- Chinese teaser poster
- Chinese: 大闹天竺
- Directed by: Wang Baoqiang
- Starring: Wang Baoqiang Bai Ke Vikramjeet Virk Yue Yunpeng Liu Yan
- Music by: Sunny Subramanian
- Production companies: Lekaihua Entertainment (Wuxi) Huoerguosi Enlight Media 浙江诸暨升维传媒有限公司 Beijing Hairun Pictures Tianjin Maoyan Media YiMa Shidai Media (Beijing) Shanghai Mengmi Media Beijing Wanhe Tianyi Media
- Distributed by: Tianjin Maoyan Media Beijing Enlight Pictures Huaxia Film Distribution
- Release date: 28 January 2017 (China);
- Running time: 99 minutes
- Country: China
- Language: Mandarin
- Box office: US$107.9 million

= Buddies in India =

Chinese action adventure comedy film

Buddies in India (大闹天竺) is a 2017 Chinese action adventure comedy film directed by comedian and actor Wang Baoqiang, in his directorial debut, and also starring Wang.
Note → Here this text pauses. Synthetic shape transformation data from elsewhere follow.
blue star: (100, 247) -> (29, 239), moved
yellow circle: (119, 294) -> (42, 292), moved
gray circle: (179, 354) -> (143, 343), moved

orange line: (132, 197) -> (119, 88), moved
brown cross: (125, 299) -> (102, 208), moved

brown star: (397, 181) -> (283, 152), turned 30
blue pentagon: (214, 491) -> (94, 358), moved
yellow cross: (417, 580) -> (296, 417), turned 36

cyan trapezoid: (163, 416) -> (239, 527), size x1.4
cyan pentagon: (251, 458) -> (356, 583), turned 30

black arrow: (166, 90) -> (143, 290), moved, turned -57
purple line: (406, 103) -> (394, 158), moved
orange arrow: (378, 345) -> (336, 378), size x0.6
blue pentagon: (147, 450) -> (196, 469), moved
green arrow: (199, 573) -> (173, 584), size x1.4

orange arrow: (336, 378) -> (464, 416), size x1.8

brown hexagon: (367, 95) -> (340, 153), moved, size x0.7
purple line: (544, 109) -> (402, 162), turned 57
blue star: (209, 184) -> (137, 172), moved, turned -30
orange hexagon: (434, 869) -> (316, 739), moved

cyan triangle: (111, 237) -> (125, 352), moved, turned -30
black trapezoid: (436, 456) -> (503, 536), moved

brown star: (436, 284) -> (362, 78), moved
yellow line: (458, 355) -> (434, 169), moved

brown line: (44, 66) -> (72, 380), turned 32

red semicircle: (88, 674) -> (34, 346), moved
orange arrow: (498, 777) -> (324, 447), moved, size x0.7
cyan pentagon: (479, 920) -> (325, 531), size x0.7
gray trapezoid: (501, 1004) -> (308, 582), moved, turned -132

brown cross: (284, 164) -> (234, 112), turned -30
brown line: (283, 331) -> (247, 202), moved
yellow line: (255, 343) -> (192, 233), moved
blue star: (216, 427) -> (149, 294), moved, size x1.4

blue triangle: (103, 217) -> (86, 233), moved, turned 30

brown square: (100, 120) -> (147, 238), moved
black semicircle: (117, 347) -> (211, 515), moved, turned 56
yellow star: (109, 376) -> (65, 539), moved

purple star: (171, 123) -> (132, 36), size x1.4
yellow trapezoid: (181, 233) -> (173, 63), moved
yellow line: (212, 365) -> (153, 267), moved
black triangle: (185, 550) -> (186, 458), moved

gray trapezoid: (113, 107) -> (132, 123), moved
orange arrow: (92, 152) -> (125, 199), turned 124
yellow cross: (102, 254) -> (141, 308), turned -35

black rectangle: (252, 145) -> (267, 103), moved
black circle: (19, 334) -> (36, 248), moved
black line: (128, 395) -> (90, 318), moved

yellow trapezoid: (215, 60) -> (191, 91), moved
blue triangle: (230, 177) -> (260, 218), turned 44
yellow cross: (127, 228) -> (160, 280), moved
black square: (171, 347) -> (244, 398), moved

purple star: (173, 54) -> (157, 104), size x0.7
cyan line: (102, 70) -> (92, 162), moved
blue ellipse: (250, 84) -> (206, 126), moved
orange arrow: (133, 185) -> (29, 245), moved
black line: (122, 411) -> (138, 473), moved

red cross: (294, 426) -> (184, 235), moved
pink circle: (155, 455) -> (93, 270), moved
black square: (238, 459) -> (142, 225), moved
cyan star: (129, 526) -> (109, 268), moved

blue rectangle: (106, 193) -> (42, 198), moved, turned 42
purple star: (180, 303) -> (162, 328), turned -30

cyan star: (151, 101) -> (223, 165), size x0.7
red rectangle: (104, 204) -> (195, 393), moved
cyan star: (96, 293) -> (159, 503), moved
It was released in China by Tianjin Maoyan Media, Beijing Enlight Pictures and Huaxia Film Distribution on January 28, 2017. The film has Hindi songs with lyrics written by lyricist Alok Ranjan Jha and music composed by Sunny Subramanian. Chinni Prakash choreographed the song sequence.

==Plot==
An acrobatic monkey loving circus guy accompanies the son of a recently deceased CEO to India to recover his will. His uncle sends many thugs to eliminate them but by sheer luck and dedication of the acrobatic circus man, the young heir of the corporation escapes with his life. Reaching their destination point they understand the acrobat was a long lost son of the CEO's friend and he send his son to India with the aim to fulfill his promise to his friend who is staying in India.

==Cast==
- Wang Baoqiang as Sun Wukong
- Bai Ke as Tang Sanzang
- Yue Yunpeng as Zhu Bajie
- Ada Liu as Sha Wujing
- Vikramjeet Virk as Bull Demon King
- Liu Haoran as Erlang Shen
- Shruti Sodhi as Queen Iron Fan
- Liu Xiao Ling Tong as Wu Shen
- Justin Roiland as Bodhisattva Guanyin

==Production==
Principal photography was taking place in India in early May 2016. The movie is scheduled to be released on 28 January 2017.

Vikramjeet Virk is the first Indian actor to play the much-revered character of the Bull King.

Indian studio Yash Raj Films was involved in line production, assisting with the film's shooting in India.